[Extracted records]
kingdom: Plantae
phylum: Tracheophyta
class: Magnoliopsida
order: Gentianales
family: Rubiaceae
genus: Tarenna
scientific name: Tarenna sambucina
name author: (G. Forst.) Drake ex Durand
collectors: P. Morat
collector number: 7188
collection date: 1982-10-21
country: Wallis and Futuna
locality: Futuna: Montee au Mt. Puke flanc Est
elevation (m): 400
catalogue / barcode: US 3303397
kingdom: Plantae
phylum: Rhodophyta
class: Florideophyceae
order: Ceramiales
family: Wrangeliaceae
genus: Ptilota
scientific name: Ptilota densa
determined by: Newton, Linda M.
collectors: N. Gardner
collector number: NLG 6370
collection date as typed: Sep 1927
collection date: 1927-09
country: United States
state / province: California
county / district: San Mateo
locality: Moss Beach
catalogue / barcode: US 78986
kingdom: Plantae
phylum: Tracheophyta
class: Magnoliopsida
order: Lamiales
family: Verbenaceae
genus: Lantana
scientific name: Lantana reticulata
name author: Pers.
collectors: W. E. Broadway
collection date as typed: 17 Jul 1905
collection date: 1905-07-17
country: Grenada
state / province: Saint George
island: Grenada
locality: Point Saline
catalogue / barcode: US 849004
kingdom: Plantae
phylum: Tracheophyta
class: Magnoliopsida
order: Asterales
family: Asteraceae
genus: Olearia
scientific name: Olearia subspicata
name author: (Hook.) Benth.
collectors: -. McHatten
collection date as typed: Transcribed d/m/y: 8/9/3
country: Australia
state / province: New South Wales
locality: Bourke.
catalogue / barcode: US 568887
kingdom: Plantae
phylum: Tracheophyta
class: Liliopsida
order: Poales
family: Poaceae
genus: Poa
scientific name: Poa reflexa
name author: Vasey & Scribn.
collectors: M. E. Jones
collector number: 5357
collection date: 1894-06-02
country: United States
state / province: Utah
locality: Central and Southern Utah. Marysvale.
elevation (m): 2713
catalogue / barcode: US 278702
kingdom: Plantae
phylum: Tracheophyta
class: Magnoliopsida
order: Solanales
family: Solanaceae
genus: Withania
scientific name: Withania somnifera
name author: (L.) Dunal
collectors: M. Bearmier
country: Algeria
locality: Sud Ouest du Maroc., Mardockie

▶ _The problem_: Can you turn every line of the listing above into a numbered list and leave out any blank lines?

▶ _Solution to this exercise_:
1. kingdom: Plantae
2. phylum: Tracheophyta
3. class: Magnoliopsida
4. order: Gentianales
5. family: Rubiaceae
6. genus: Tarenna
7. scientific name: Tarenna sambucina
8. name author: (G. Forst.) Drake ex Durand
9. collectors: P. Morat
10. collector number: 7188
11. collection date: 1982-10-21
12. country: Wallis and Futuna
13. locality: Futuna: Montee au Mt. Puke flanc Est
14. elevation (m): 400
15. catalogue / barcode: US 3303397
16. kingdom: Plantae
17. phylum: Rhodophyta
18. class: Florideophyceae
19. order: Ceramiales
20. family: Wrangeliaceae
21. genus: Ptilota
22. scientific name: Ptilota densa
23. determined by: Newton, Linda M.
24. collectors: N. Gardner
25. collector number: NLG 6370
26. collection date as typed: Sep 1927
27. collection date: 1927-09
28. country: United States
29. state / province: California
30. county / district: San Mateo
31. locality: Moss Beach
32. catalogue / barcode: US 78986
33. kingdom: Plantae
34. phylum: Tracheophyta
35. class: Magnoliopsida
36. order: Lamiales
37. family: Verbenaceae
38. genus: Lantana
39. scientific name: Lantana reticulata
40. name author: Pers.
41. collectors: W. E. Broadway
42. collection date as typed: 17 Jul 1905
43. collection date: 1905-07-17
44. country: Grenada
45. state / province: Saint George
46. island: Grenada
47. locality: Point Saline
48. catalogue / barcode: US 849004
49. kingdom: Plantae
50. phylum: Tracheophyta
51. class: Magnoliopsida
52. order: Asterales
53. family: Asteraceae
54. genus: Olearia
55. scientific name: Olearia subspicata
56. name author: (Hook.) Benth.
57. collectors: -. McHatten
58. collection date as typed: Transcribed d/m/y: 8/9/3
59. country: Australia
60. state / province: New South Wales
61. locality: Bourke.
62. catalogue / barcode: US 568887
63. kingdom: Plantae
64. phylum: Tracheophyta
65. class: Liliopsida
66. order: Poales
67. family: Poaceae
68. genus: Poa
69. scientific name: Poa reflexa
70. name author: Vasey & Scribn.
71. collectors: M. E. Jones
72. collector number: 5357
73. collection date: 1894-06-02
74. country: United States
75. state / province: Utah
76. locality: Central and Southern Utah. Marysvale.
77. elevation (m): 2713
78. catalogue / barcode: US 278702
79. kingdom: Plantae
80. phylum: Tracheophyta
81. class: Magnoliopsida
82. order: Solanales
83. family: Solanaceae
84. genus: Withania
85. scientific name: Withania somnifera
86. name author: (L.) Dunal
87. collectors: M. Bearmier
88. country: Algeria
89. locality: Sud Ouest du Maroc., Mardockie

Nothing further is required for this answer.